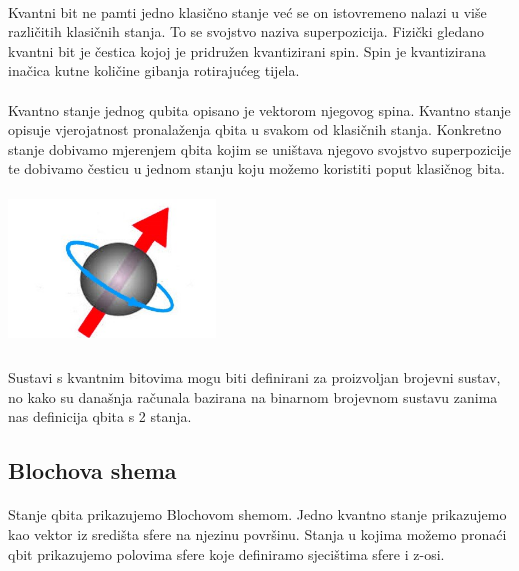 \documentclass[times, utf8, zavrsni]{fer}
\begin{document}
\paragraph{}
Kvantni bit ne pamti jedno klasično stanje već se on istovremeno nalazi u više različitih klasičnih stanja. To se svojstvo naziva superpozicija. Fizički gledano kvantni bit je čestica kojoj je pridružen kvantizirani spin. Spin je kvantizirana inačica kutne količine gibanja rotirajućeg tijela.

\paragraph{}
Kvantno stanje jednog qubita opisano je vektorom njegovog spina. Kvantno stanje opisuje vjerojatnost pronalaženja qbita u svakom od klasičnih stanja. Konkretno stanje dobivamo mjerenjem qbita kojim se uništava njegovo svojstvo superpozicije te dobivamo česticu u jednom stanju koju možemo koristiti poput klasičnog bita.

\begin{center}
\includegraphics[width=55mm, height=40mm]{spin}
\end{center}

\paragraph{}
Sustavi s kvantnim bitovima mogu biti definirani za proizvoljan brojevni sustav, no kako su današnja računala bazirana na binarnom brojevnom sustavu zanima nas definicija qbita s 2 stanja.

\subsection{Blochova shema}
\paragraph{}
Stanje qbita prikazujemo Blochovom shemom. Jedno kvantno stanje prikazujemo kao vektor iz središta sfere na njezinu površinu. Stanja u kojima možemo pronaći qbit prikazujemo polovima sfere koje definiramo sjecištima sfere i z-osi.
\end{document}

........

JOB: Look through the entries and find each line that has the string "možemo". Copy those lines.

TASK RESPONSE:
Kvantno stanje jednog qubita opisano je vektorom njegovog spina. Kvantno stanje opisuje vjerojatnost pronalaženja qbita u svakom od klasičnih stanja. Konkretno stanje dobivamo mjerenjem qbita kojim se uništava njegovo svojstvo superpozicije te dobivamo česticu u jednom stanju koju možemo koristiti poput klasičnog bita.
Stanje qbita prikazujemo Blochovom shemom. Jedno kvantno stanje prikazujemo kao vektor iz središta sfere na njezinu površinu. Stanja u kojima možemo pronaći qbit prikazujemo polovima sfere koje definiramo sjecištima sfere i z-osi.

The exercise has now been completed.